‘Self-inflating’ synthetic cells can capture, store and release cargo

Spherical shapes with a hole in each

Artificial cells have been created that have no biological components and rely entirely on chemistry to capture, store and release microscopic payloads using light. The cell-mimicking microcapsules could be useful for drug delivery, removing contaminants or collecting biological samples in living organisms, say the researchers.

Living cells use active transport – which requires energy as well as specialised proteins and enzymes – to pump ions and molecules across their membranes against concentration gradients. But it has been challenging to mimic this in non-living systems without incorporating some biochemical machinery.

‘[Our] system is entirely synthetic [and] borrows no material from biology,’ says Stefano Sacanna at New York University who led the work. ‘It is certainly the first that can actively ingest and expel cargo.’

To make the cells, Sacanna and his colleagues first developed artificial membranes using self-inflating emulsions. These comprised oil droplets that were made by reacting a hybrid silica-based material called polyhedral oligomeric silsesquioxanes with a hydrophobic monomer.

A diagram of an experiment with chemical structures at each stage

These droplets were then chemically transformed using sodium hydroxide. This caused charged monomers to produce an internal osmotic pressure that forced droplets to spontaneously expand in water. Once at the desired size, the water-filled membranes were permanently hardened using UV light.

The researchers then created a tiny hole, or micropore, in the membrane for cargo to travel between the interior and exterior of each cell – akin to a membrane-spanning protein in living cells.
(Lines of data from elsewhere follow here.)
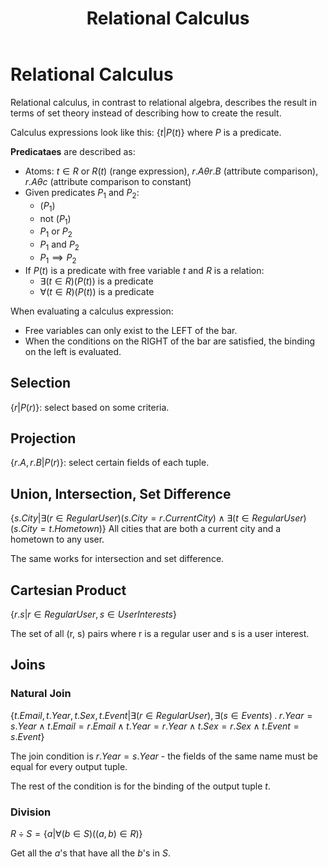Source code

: :PROPERTIES:
:ID:       3a600e70-d438-451b-9071-b72c0cfd6355
:END:
#+title: Relational Calculus
* Relational Calculus
  Relational calculus, in contrast to relational algebra, describes the result
  in terms of set theory instead of describing how to create the result.

  Calculus expressions look like this: $\{t | P(t)\}$ where $P$ is a predicate.

  *Predicataes* are described as:
  - Atoms: $t \in R$ or $R(t)$ (range expression), $r.A \theta r.B$ (attribute
    comparison), $r.A \theta c$ (attribute comparison to constant)
  - Given predicates $P_1$ and $P_2$:
    - $(P_1)$
    - not $(P_1)$
    - $P_1$ or $P_2$
    - $P_1$ and $P_2$
    - $P_1 \implies P_2$
  - If $P(t)$ is a predicate with free variable $t$ and $R$ is a relation:
    - $\exists(t \in R)(P(t))$ is a predicate
    - $\forall(t \in R)(P(t))$ is a predicate


  When evaluating a calculus expression:
  - Free variables can only exist to the LEFT of the bar.
  - When the conditions on the RIGHT of the bar are satisfied, the binding on
    the left is evaluated.
  
** Selection
  $\{r | P(r)\}$: select based on some criteria.
** Projection
  $\{r.A, r.B |P(r)\}$: select certain fields of each tuple.
** Union, Intersection, Set Difference
  $\{s.City | \exists(r \in RegularUser)(s.City = r.CurrentCity) \land \exists(t
  \in RegularUser)(s.City = t.Hometown)\}$
  All cities that are both a current city and a hometown to any user.

  The same works for intersection and set difference.
** Cartesian Product
  $\{r.s |r \in RegularUser, s \in UserInterests\}$

  The set of all (r, s) pairs where r is a regular user and s is a user
  interest.
  
** Joins
*** Natural Join
   $\{t.Email, t.Year, t.Sex, t.Event | \exists (r \in RegularUser), \exists(s
   \in Events)\;.\; r.Year = s.Year \land t.Email = r.Email \land t.Year =
   r.Year \land t.Sex = r.Sex \land t.Event = s.Event\}$

   The join condition is $r.Year = s.Year$ - the fields of the same name must be
   equal for every output tuple.

   The rest of the condition is for the binding of the output tuple $t$.
*** Division
   $R \div S = \{a | \forall (b \in S)((a, b) \in R)\}$

   Get all the $a$'s that have all the $b$'s in $S$.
They achieved this by using a sacrificial polystyrene inclusion that was incorporated into each artificial membrane when they were first made. The polystyrene was then dissolved with tetrahydrofuran.

Finally, the team developed a micro-pump for moving cargo in and out by using a light-activated iron oxide catalyst inside each cell. When illuminated by blue light, the catalyst harvests chemical energy from hydrogen peroxide in the cell, creating a chemical gradient to draw in cargo. To release cargo on demand, all that’s required is lowering the pH at which the catalyst is activated, which reverses the effect.

Sacanna’s team found that when cells were loaded, they could be stored for several months without any detectable cargo loss. ‘It was a great feeling to see the capsules working and eating up stuff. Every piece of the puzzle took months, sometimes years, of research and development,’ says Sacanna. He points out that the hydrogen peroxide fuel is not suitable for most living organisms so his team are hoping to make the system more biocompatible.

‘This is an absolutely fascinating study and very nicely shows how diverse life-like features can emerge from a relatively small number of molecular building blocks,’ says Yuval Elani, who investigates synthetic biology at Imperial College London. ‘This is all the more remarkable given that biological components weren’t used, yet intricate behavioural complexity was still achieved.’

The team demonstrated the cell-mimics swallowing, storing and releasing polystyrene beads, other emulsion droplets and Escherichia coli in various colloidal suspensions. The cells even captured silica rods easily despite the rods needing to be lined up with the micropore, suggesting that the local gradient actively positions particles relative to the cell surface for uptake.

‘The approach on the whole is a feat of precision microengineering,’ adds Elani. ‘A single micropore, in capsules of highly uniform size, all produced via bulk assembly, means they can be manufactured at-scale.’